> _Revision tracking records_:

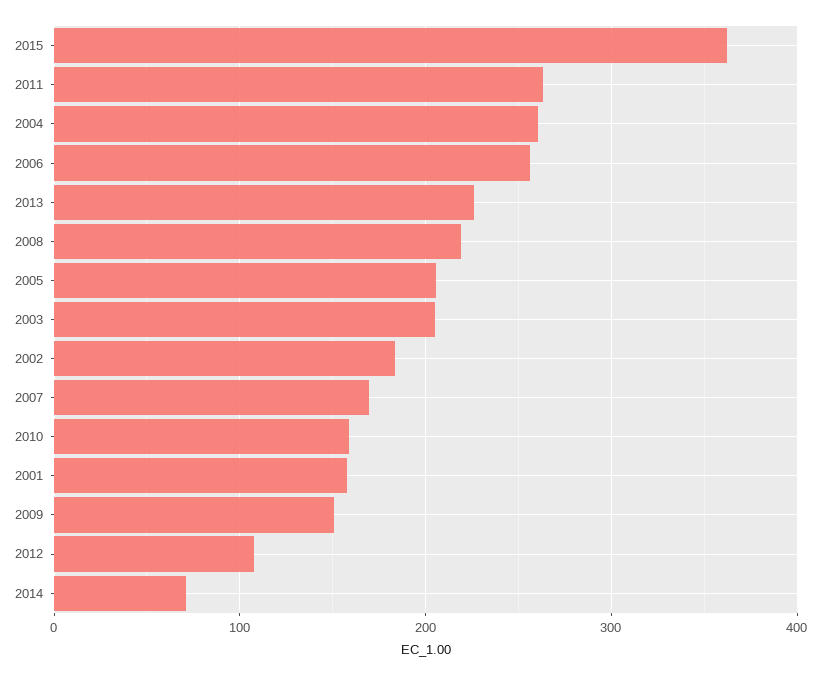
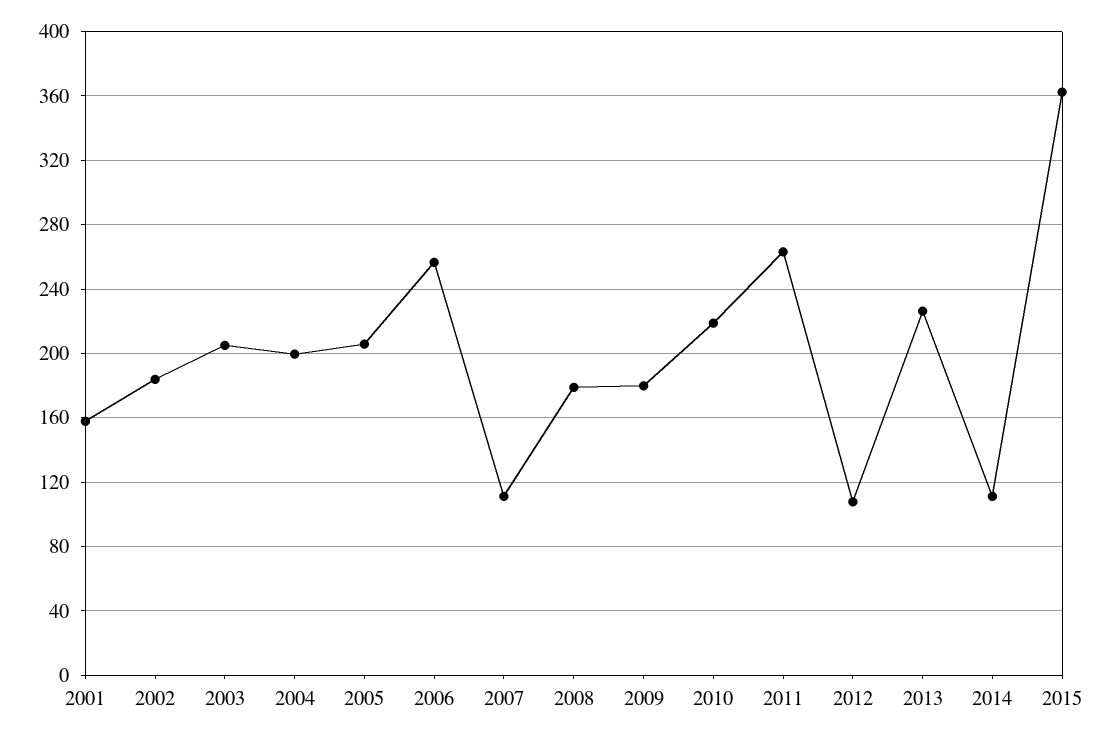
  {
    "2015": 360,
    "2011": 265,
-   "2004": 260,
+   "2004": 200,
    "2006": 255,
    "2013": 225,
-   "2008": 220,
+   "2008": 180,
    "2005": 205,
    "2003": 205,
    "2002": 185,
-   "2007": 170,
+   "2007": 110,
-   "2010": 160,
+   "2010": 220,
    "2001": 160,
-   "2009": 150,
+   "2009": 180,
    "2012": 110,
-   "2014": 70
+   "2014": 110
  }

> _Work task_:
The records are to be returned word for word, without any of their pictures.

> _Exercise answer_:
  {
    "2015": 360,
    "2011": 265,
-   "2004": 260,
+   "2004": 200,
    "2006": 255,
    "2013": 225,
-   "2008": 220,
+   "2008": 180,
    "2005": 205,
    "2003": 205,
    "2002": 185,
-   "2007": 170,
+   "2007": 110,
-   "2010": 160,
+   "2010": 220,
    "2001": 160,
-   "2009": 150,
+   "2009": 180,
    "2012": 110,
-   "2014": 70
+   "2014": 110
  }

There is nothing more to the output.